A handful of scientists and community groups are concerned about private logging around Cottonwood Lake and the Apex Ski area.

Michael Proctor, biologist and grizzly bear expert, told a public meeting in December that the Cottonwood Lake area is a natural corridor for grizzlies to pass from one mountain range to the next.

“As the countryside gets more populated, bear biologists try to find corridors where bears can travel across settled valleys,” Proctor said. “They like to do this at wetland areas. Cottonwood is a grizzly corridor, the only place between Nelson and Salmo.”

Local resident Pierre Kaufman said he lives near Cottonwood Lake and this is the first year there have been no grizzlies in the area. He speculated that it was because of the logging activity.

Richard Green of the Nelson Rod and Gun Club talked about the group’s annual Father’s Day event, called Fishing Forever.

The club provides fishing gear, lunch and a boat to children and those who are too elderly or disabled to go fishing themselves.

He said it’s an important part of the identity of Cottonwood Lake.

“Usually we have about 300 people from all over,” Green said. “I like to fish. But I like Fishing Forever better. And I want the lake to stay pretty.”

The purpose of the meeting, organized by local resident Andrew McBurney, was to inform the public about the Regional District of Central Kootenay’s ongoing negotiations with landowner Nelson Land Corporation to potentially buy the land and add it to Cottonwood Lake Park.

Speakers at the meeting also promoted the formation of a non-profit group to fund raise at the local and national levels to purchase the land (see related story on Page 2).

Related:

• Meeting hears appeal for community group to buy Cottonwood Lake land

• The logging plan no one wants to talk about

• RDCK negotiating with logging company about Cottonwood Lake forest

• Unregulated private land logging continues near Nelson at Cottonwood Lake

• Logging planned for Cottonwood Lake and Apex areas

• RDCK wants province to regulate private land logging

• Salmo area mulls rules for private land logging

Doris Hausleitner, who teaches wildlife biology at Selkirk College, talked about the wetlands at Cottonwood Lake.

◆ **THINGS TO DO**:
a) In the article on logging near Cottonwood Lake, who organized the public meeting?
b) Return the passage of the Cottonwood Lake article word for word, starting at the words "He said it’s" and stopping after the words "Cottonwood Lake Park.".

◆ **MATERIAL SHOWN**:
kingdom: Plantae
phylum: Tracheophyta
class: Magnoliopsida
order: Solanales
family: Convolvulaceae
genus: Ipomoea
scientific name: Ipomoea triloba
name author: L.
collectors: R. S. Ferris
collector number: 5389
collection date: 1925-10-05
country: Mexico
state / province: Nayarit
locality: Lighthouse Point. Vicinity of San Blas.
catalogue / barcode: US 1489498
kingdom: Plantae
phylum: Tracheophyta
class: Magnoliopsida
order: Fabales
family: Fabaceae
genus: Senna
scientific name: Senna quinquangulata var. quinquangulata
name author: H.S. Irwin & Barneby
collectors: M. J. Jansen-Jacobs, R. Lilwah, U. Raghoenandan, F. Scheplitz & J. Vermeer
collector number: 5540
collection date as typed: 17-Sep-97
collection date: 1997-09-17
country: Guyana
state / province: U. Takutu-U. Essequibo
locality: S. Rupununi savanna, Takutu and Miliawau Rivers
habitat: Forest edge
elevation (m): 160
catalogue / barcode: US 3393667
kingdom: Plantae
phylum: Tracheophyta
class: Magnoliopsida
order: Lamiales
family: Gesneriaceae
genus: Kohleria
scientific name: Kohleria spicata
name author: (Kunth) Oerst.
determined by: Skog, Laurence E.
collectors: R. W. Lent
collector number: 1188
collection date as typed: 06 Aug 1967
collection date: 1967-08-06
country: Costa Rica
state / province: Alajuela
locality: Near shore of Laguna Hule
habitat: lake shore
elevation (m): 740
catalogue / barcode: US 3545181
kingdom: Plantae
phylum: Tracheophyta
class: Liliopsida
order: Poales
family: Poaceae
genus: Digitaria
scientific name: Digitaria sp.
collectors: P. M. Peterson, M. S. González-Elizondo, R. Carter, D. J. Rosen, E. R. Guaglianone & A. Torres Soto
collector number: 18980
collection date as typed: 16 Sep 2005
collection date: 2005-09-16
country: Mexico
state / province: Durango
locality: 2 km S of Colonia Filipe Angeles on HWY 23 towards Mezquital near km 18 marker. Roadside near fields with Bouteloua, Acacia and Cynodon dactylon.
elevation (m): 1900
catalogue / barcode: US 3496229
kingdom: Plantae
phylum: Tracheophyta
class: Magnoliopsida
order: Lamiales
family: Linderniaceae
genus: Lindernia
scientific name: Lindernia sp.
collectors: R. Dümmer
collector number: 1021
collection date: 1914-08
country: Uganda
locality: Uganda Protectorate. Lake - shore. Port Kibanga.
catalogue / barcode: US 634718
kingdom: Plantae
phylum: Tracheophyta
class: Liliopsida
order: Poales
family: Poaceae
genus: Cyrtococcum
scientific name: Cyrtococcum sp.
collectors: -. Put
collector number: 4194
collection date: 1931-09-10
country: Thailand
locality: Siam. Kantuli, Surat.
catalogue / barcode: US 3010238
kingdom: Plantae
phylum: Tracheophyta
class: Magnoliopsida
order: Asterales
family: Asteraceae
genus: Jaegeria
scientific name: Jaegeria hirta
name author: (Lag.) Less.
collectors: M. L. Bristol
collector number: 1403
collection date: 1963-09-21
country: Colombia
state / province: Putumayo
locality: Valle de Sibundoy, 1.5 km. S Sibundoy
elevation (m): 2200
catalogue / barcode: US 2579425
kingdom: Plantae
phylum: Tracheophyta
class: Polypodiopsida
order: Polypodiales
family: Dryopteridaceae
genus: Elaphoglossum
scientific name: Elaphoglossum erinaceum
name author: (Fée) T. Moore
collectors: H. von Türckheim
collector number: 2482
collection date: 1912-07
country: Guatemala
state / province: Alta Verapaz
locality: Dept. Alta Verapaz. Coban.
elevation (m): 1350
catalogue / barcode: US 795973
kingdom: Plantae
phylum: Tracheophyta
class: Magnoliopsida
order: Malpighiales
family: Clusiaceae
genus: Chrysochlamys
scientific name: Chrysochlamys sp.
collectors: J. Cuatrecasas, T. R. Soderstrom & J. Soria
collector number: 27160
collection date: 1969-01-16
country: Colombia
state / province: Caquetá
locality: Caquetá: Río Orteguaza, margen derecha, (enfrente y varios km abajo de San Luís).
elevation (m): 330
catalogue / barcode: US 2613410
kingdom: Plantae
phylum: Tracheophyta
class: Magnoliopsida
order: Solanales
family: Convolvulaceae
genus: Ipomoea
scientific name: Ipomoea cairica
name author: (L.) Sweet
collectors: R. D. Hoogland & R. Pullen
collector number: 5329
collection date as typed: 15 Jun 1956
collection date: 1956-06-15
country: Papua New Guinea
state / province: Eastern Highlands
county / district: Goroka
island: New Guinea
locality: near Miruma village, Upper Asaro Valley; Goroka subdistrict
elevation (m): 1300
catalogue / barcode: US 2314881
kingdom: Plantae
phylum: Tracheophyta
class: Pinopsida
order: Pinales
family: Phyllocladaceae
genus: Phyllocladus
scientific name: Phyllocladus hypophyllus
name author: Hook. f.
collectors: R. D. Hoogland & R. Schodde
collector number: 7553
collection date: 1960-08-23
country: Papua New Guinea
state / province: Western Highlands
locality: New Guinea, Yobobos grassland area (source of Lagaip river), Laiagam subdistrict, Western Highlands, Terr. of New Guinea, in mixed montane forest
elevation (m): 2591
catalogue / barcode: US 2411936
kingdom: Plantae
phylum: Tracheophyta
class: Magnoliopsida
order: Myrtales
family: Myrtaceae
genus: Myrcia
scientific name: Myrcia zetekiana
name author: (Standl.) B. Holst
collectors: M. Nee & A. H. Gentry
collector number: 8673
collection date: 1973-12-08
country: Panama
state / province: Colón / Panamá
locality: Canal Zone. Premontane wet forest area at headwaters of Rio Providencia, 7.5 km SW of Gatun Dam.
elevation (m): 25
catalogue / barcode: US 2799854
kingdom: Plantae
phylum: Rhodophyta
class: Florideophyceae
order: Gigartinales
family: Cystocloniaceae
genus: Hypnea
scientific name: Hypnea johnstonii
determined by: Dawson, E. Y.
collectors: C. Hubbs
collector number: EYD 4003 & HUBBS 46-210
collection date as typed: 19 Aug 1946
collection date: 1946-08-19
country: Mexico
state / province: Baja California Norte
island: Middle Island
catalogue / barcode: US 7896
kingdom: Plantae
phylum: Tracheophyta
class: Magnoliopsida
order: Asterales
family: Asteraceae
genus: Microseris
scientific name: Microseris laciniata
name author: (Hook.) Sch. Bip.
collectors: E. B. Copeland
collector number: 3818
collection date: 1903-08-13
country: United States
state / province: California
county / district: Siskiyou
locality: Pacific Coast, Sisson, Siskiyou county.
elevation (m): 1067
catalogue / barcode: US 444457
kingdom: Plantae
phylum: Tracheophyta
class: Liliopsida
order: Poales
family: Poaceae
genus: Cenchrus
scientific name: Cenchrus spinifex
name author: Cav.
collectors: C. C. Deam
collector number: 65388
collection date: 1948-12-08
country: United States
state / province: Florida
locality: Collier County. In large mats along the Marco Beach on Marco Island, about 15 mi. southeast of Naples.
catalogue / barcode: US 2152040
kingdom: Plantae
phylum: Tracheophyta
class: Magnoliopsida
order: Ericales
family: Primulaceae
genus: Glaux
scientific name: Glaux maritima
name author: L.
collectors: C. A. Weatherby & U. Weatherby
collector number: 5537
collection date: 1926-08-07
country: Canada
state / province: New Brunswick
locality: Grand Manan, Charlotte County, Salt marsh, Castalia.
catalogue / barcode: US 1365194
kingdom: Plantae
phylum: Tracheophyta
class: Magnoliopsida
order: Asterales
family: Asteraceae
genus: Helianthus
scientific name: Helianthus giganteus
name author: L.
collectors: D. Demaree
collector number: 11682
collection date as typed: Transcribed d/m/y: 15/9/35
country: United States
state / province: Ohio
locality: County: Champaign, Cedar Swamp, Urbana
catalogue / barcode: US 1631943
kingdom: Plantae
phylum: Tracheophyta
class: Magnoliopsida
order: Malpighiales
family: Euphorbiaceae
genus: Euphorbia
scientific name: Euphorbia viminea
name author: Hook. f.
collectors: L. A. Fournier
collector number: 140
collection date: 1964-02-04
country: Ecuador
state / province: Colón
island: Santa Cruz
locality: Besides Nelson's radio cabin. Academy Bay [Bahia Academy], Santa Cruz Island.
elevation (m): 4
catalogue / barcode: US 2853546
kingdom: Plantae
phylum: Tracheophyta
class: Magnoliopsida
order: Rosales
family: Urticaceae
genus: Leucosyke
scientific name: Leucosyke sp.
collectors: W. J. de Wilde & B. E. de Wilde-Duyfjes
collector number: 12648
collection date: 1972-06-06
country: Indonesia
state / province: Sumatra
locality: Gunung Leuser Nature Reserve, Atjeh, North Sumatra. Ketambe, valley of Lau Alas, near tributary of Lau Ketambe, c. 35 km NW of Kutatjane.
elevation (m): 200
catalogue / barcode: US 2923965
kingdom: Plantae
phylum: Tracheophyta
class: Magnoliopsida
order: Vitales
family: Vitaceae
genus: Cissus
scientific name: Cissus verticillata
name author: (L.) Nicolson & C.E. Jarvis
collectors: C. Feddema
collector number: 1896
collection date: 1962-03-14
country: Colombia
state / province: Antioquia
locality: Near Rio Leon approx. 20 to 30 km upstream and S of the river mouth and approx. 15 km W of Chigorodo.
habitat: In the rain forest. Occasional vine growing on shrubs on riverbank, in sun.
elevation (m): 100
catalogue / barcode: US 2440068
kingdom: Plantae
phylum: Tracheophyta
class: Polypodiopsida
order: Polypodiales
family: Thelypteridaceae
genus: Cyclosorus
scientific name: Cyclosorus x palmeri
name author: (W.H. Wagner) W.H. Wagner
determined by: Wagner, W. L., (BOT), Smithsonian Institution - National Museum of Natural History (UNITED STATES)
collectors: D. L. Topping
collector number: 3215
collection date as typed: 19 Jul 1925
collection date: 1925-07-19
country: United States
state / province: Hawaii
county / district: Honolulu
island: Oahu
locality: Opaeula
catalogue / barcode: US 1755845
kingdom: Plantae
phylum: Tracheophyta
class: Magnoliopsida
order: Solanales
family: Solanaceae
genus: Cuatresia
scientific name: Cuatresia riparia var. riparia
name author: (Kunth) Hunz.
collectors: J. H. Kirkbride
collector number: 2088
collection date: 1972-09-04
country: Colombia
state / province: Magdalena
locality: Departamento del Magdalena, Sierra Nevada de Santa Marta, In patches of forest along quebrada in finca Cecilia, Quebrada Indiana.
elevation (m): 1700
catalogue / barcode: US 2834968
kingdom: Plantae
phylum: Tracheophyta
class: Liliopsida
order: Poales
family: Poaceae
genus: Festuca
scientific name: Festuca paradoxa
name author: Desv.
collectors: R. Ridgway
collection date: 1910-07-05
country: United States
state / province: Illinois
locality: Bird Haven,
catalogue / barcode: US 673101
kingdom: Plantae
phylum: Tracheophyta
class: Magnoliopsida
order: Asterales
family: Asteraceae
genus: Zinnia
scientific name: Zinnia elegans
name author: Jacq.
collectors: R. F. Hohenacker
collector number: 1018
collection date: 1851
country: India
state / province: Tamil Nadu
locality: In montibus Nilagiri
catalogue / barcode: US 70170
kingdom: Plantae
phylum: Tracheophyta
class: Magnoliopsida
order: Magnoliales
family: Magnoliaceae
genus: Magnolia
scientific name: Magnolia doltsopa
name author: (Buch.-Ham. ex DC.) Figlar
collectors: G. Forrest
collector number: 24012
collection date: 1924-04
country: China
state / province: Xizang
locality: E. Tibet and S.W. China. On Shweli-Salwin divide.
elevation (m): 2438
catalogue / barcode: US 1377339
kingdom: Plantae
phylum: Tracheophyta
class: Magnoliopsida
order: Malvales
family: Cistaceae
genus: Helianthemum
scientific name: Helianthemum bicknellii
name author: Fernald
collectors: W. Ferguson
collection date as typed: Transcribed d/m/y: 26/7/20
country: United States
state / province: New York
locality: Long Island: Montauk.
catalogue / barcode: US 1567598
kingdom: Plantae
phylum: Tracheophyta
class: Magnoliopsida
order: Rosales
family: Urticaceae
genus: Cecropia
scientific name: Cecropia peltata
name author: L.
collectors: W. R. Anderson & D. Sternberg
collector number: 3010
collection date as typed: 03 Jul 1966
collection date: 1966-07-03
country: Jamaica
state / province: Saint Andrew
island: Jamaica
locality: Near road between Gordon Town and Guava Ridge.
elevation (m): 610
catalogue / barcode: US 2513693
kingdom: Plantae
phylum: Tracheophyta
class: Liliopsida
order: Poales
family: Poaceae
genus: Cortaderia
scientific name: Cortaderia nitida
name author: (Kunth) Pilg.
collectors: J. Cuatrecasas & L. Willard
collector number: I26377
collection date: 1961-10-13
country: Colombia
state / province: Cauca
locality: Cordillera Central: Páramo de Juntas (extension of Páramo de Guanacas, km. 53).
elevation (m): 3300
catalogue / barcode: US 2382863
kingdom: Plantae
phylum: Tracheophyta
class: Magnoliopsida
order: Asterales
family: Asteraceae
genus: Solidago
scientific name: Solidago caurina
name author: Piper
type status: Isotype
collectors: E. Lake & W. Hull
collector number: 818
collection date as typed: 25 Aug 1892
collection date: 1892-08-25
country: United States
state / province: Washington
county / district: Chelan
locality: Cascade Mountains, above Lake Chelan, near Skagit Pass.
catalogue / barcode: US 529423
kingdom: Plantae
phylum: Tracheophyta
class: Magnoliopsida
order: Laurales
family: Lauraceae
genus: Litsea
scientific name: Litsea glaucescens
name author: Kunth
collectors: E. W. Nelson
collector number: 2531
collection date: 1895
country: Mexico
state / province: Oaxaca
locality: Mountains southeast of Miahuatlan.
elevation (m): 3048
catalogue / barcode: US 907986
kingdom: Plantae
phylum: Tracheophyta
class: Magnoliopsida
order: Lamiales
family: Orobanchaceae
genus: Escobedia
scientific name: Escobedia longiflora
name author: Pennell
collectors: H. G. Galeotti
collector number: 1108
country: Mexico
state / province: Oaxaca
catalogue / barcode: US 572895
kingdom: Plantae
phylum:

◆ **RESPONSES IN ORDER**:
a) Local resident Andrew McBurney organized the meeting.

b)
He said it’s an important part of the identity of Cottonwood Lake.

“Usually we have about 300 people from all over,” Green said. “I like to fish. But I like Fishing Forever better. And I want the lake to stay pretty.”

The purpose of the meeting, organized by local resident Andrew McBurney, was to inform the public about the Regional District of Central Kootenay’s ongoing negotiations with landowner Nelson Land Corporation to potentially buy the land and add it to Cottonwood Lake Park.